Grünen-Mitglied Andreas Schardt zeigte in der Sitzung der Bezirksvertretung 9 einen Lösungsansatz auf: Bau eines Lkw-Parkplatzes auf einem Grundstück im Hafen, der den Fahrern auch eine Sanitäranlage bietet. Bezahlt übrigens nicht vom Steuerzahler, sondern von den Firmen. Dann müsste niemand seinen Lastwagen am Straßenrand abstellen, und der geschützte Radweg könnte umgesetzt werden.

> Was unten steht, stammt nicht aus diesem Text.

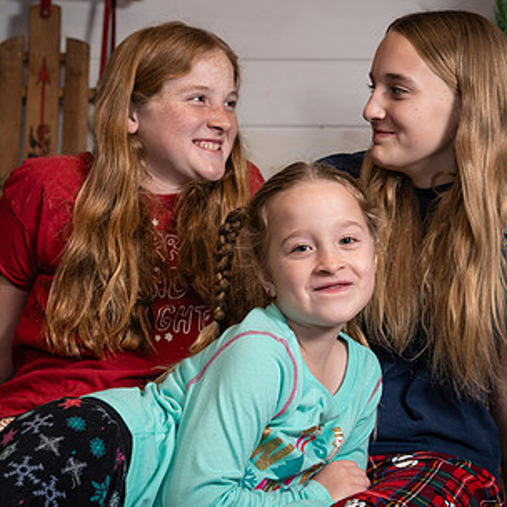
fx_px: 1342
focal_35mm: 81
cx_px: 241
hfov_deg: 21.4
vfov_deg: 21.4
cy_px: 236
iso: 160
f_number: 5
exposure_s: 1/250
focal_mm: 47
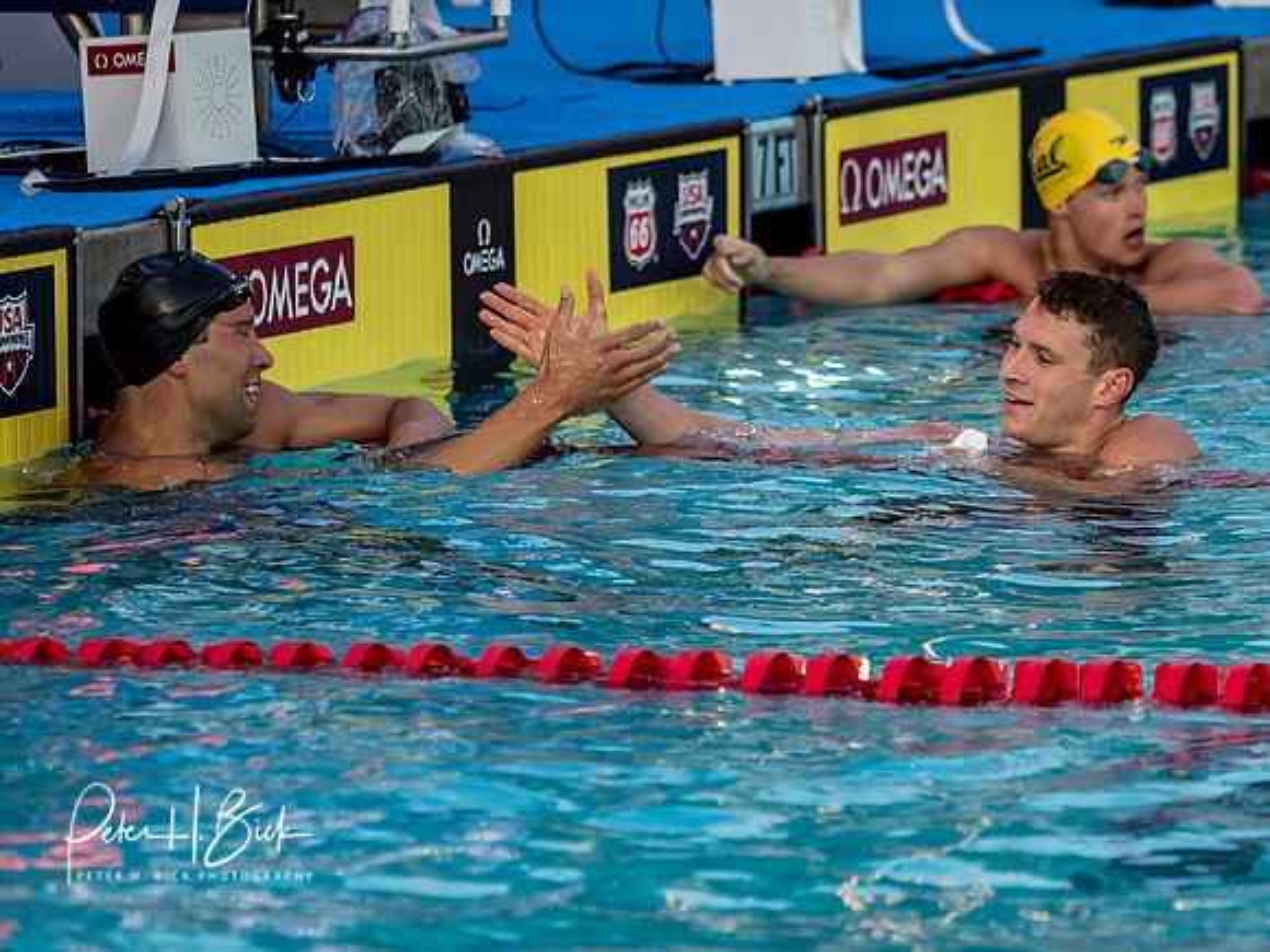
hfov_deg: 7.0
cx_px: 781
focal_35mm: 283
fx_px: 10369
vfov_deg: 5.3
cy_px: 382
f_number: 2.8
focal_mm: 97
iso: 500
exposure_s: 1/1250
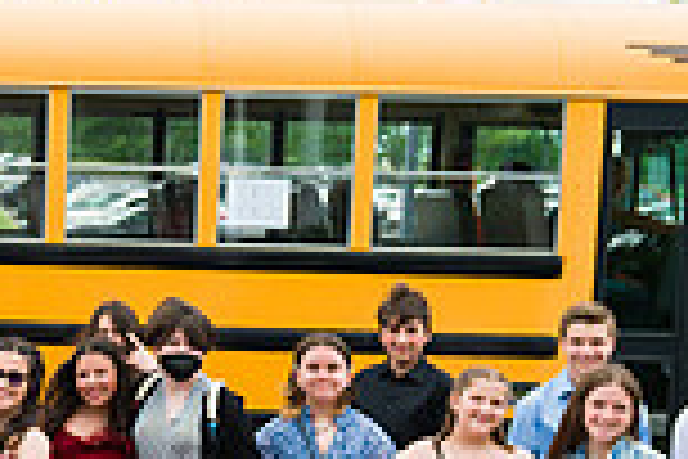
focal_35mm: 91
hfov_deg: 20.8
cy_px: 405
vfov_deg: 14.9
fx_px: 1739
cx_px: -157
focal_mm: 24
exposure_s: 1/800
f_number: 4
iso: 200
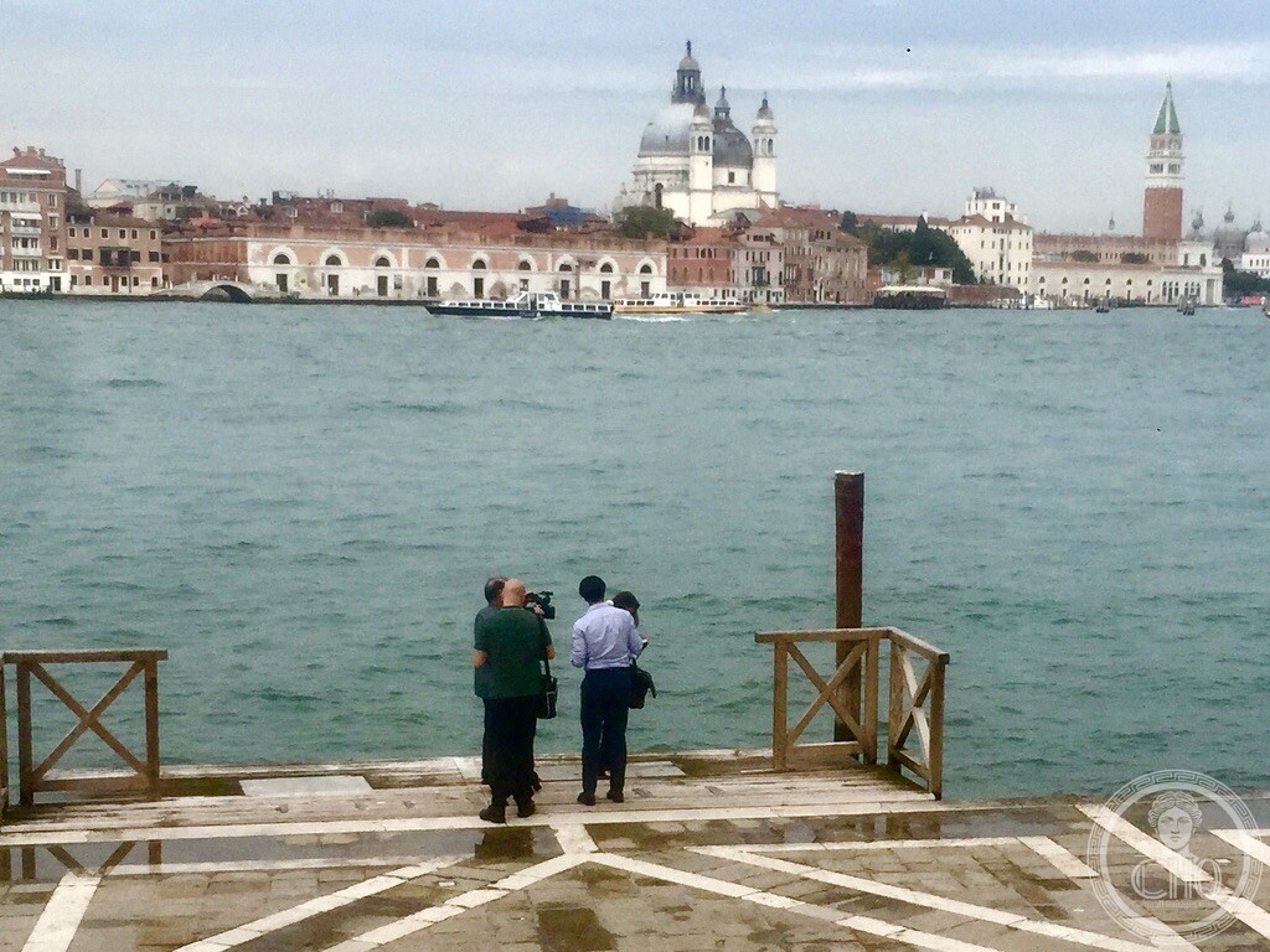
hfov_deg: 61.7
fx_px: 1064
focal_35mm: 29
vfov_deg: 48.2
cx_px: 635
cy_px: 476
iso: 32
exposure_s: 1/2639
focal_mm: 4.15
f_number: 2.2
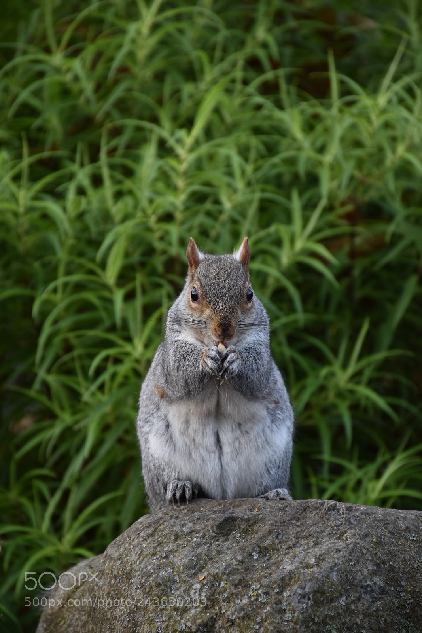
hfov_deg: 6.5
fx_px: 3691
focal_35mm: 210
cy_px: 316
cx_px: 211
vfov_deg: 9.8
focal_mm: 140
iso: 400
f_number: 5.6
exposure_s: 1/200
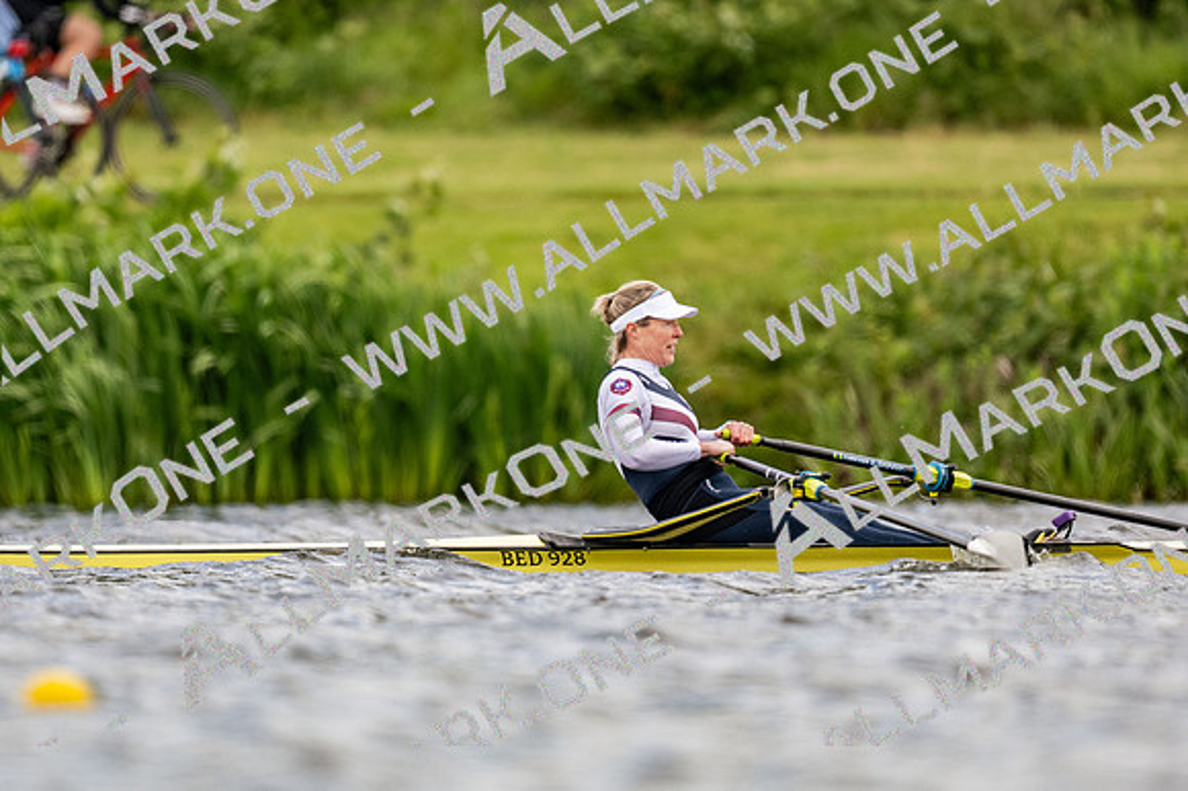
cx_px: 594
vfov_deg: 1.5
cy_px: 396
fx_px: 29682
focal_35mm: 900
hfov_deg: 2.3
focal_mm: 600
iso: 640
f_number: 4
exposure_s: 1/2500
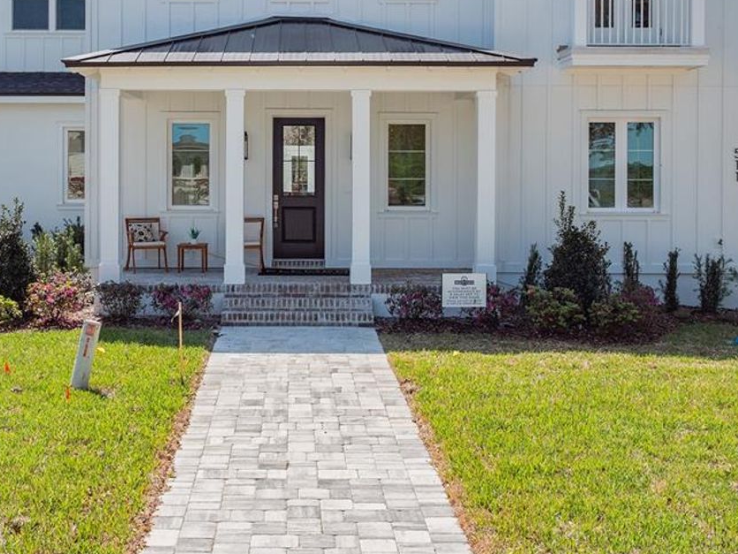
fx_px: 1087
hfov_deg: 37.3
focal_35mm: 51
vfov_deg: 28.3
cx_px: 294
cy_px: 167
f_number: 5
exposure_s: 1/1250
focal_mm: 16
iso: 200
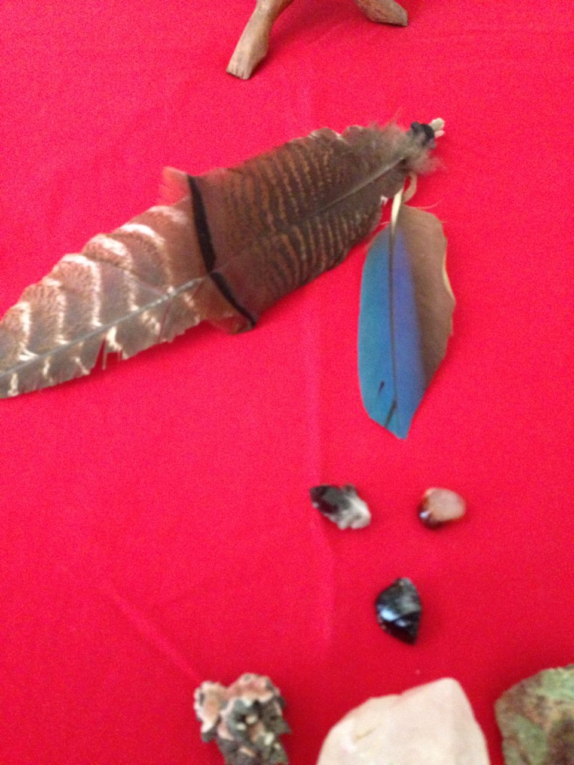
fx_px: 730
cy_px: 382
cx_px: 287
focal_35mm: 33
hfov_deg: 42.9
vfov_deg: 55.4
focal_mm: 4.13
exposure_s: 1/15
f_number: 2.4
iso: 800
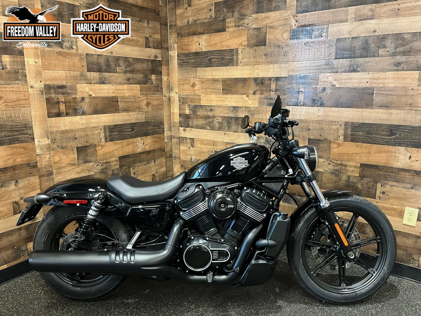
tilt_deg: -13.8
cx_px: 210
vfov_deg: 53.1
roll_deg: +0.4
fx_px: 316
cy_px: 158
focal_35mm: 26
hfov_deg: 67.3
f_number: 1.6
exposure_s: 1/59
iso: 500
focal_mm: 5.1
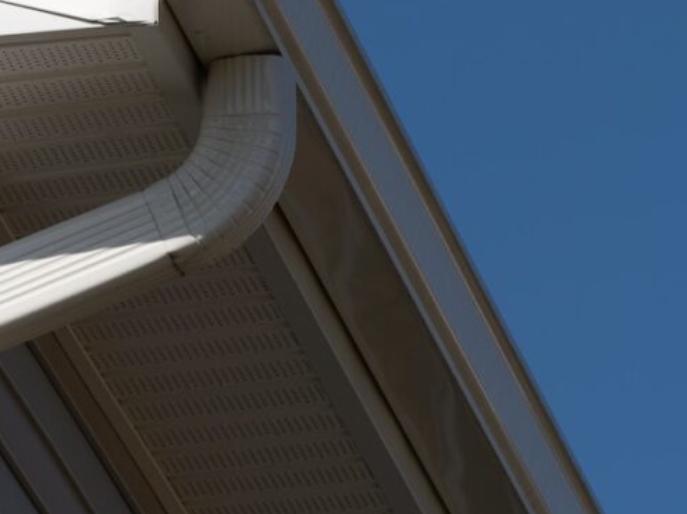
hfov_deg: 3.3
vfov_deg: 2.5
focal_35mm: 598
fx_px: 11862
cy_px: 112
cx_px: 63
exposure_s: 1/500
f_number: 10
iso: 100
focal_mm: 200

Schardt arbeitet bei Thyssenkrupp Steel Europa, dort wird gerade für den Standort Duisburg ein innovatives Werkstor-Konzept umgesetzt. Natürlich ist der Reisholzer Hafen nicht vergleichbar. Doch die Probleme sind in beiden Fällen die selben. Und so funktioniert das bei Thyssenkrupp Steel: Es gibt eine Vorabanmeldung via App, das habe sich mittlerweile etabliert, berichtet eine Sprecherin auf Anfrage, der Anlieferverkehr lasse sich wesentlich besser managen. Der Autohof vor dem Werkstor ist mit 34 Stellplätzen ausgestattet, die ab Ostern auch vorab online gebucht werden können. Dort stehen den Fahrern Sanitäranlagen zur Verfügung.
In einem Gewerbegebiet in Unna versucht man ebenfalls, gegen das Problem mit über Nacht geparkten Lastwagen vorzugehen. Auch hier wird überlegt, einen zentralen Parkplatz mit Sanitäreinrichtungen zu schaffen. Ende 2020 stellte man für die Fahrer zunächst mobile Toiletten auf, doch das habe nicht funktioniert, wie die Wirtschaftsförderung mitteilte. Bei einem weiteren Logistik-Gipfel Ende Januar kamen alle Beteiligten, Vertreter der Wirtschaftsförderung, der Politik, der Unternehmen und Naturschützer zu dem Schluss, dass das Problem nicht lokal gelöst werden könne. Immer mehr Aufträge in der Logistikbranche gehen an Firmen aus Osteuropa, der niedrigeren Löhne wegen. Viele Fahrer verbringen inzwischen Wochen in ihrem Fahrzeug und übernachten, wo immer es geht. In Unna versucht man deswegen, im Gewerbegebiet einen Parkplatz mit festen Sanitäranlagen einzurichten. Dort wartet man auf ein Zeichen des Bundesverkehrsminister. Andreas Scheuer hatte Ende 2020 mitgeteilt, dass sein Haus eine Förderrichtlinie erarbeitet, damit mehr Lkw-Stellplätze im Drei-Kilometer-Radius von Autobahnanschlussstellen entstünden. Allerdings hat niemand in Düsseldorf ein Interesse daran, noch mehr auswärtige Lkw-Übernachtungsgäste anzuziehen. Das sei in den vergangenen Monaten im Reisholzer Hafen schon passiert, wissen die Anwohner. Schon jetzt würden die ruhigen Straßen als Nachtlager genutzt, ohne dass der Fahrer einen Auftrag der ansässigen Unternehmen habe.